12 May 2013

Mixed reaction to Auckland Housing Accord

8:07 am on 12 May 2013

The construction sector says the plan to build more houses in Auckland could be good for the economy.

The Government and Auckland City Council announced plans on Friday to fast-track elements of the city's long-term development.

The accord is intended to ensure an additional 40,000 housing consents over three years.

Building Research Advisory New Zealand chief executive Pieter Burghout, who is also the chairman of the Construction Industry Council, said the move could boost the economy.

He said medium sized contractors will probably get more work from the move, particularly with Mainzeal out of the picture.

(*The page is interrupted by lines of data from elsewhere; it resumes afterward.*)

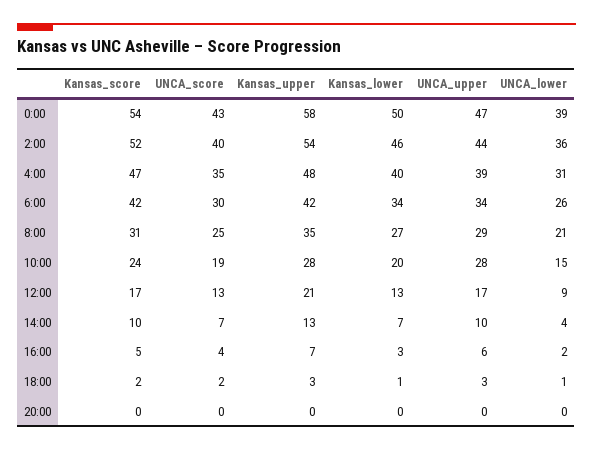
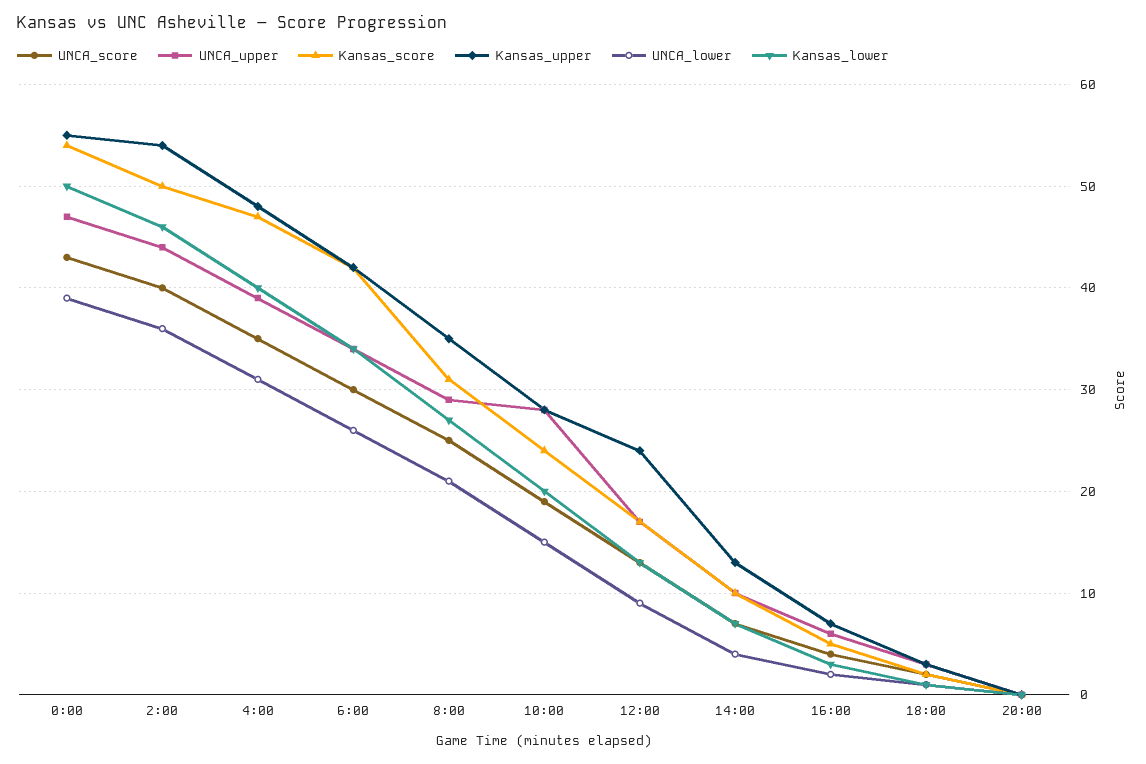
Kansas_upper, 0:00: 58 -> 55
Kansas_score, 2:00: 52 -> 50
Kansas_upper, 12:00: 21 -> 24

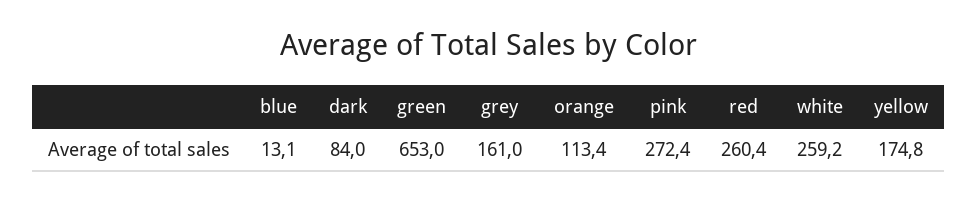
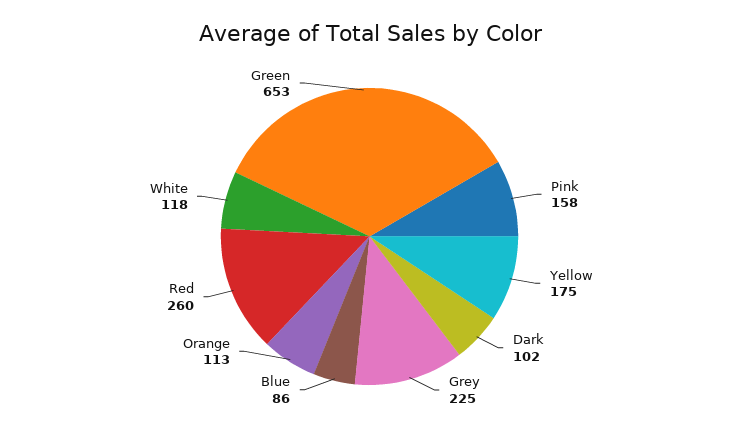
blue: 13.1 -> 86
dark: 84 -> 102
grey: 161 -> 225
pink: 272.4 -> 158
white: 259.2 -> 118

Mr Burghout said the work could also help commercial builders, with projects such as a block of 10 terrace style houses.

But property developer Hugh Pavletich said the accord is a limp-wristed disappointment.

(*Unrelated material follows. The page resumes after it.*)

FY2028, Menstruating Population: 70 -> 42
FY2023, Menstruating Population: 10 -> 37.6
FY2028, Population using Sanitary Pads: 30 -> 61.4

Mr Pavletich, who co-authors the Annual Demographia International Housing Affordability Survey, said the accord fails to address the problem of artificially-inflated house prices that councils have created by restricting supply.

He said buying a house costs seven times the household income and the accord does not take into account Auckland's rising house inflation, which is currently 12%.

Mr Pavletich said the price of a 200 square metre house should be up to $250,000 instead of the current asking price of $600,000 - $700,000.

Skill shortage predicted

However, Registered Master Builders chief executive Warwick Quinn said the plan to nearly double the rate of new houses built within 18 months is possible.

He said the Auckland construction sector needs the certainty of work ahead of them to retain skills in the region.

But he said, there is a mounting skill shortage that will become more apparent as construction gathers pace in both Canterbury and Auckland.